■ Work task ■
Reproduce the source text in the data below verbatim, line for line, and omit the pictures from your answer.

■ Records provided ■
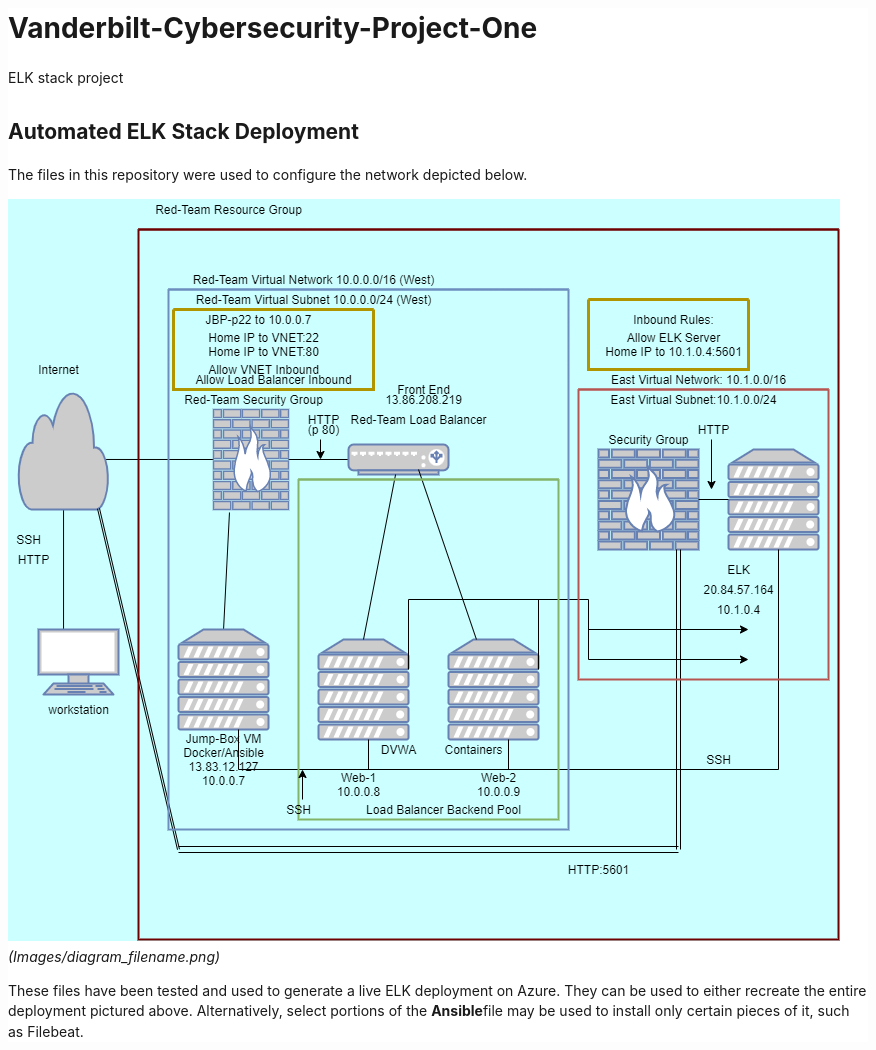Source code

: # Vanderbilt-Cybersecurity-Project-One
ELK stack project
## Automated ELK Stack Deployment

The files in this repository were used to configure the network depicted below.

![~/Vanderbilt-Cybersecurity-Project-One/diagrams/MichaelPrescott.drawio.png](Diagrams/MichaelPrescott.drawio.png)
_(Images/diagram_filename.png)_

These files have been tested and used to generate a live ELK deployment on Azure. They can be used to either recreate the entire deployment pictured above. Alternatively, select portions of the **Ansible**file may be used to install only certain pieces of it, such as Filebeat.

■ Written answer ■
Source code

: # Vanderbilt-Cybersecurity-Project-One
ELK stack project
## Automated ELK Stack Deployment

The files in this repository were used to configure the network depicted below.

![~/Vanderbilt-Cybersecurity-Project-One/diagrams/MichaelPrescott.drawio.png](Diagrams/MichaelPrescott.drawio.png)
_(Images/diagram_filename.png)_

These files have been tested and used to generate a live ELK deployment on Azure. They can be used to either recreate the entire deployment pictured above. Alternatively, select portions of the **Ansible**file may be used to install only certain pieces of it, such as Filebeat.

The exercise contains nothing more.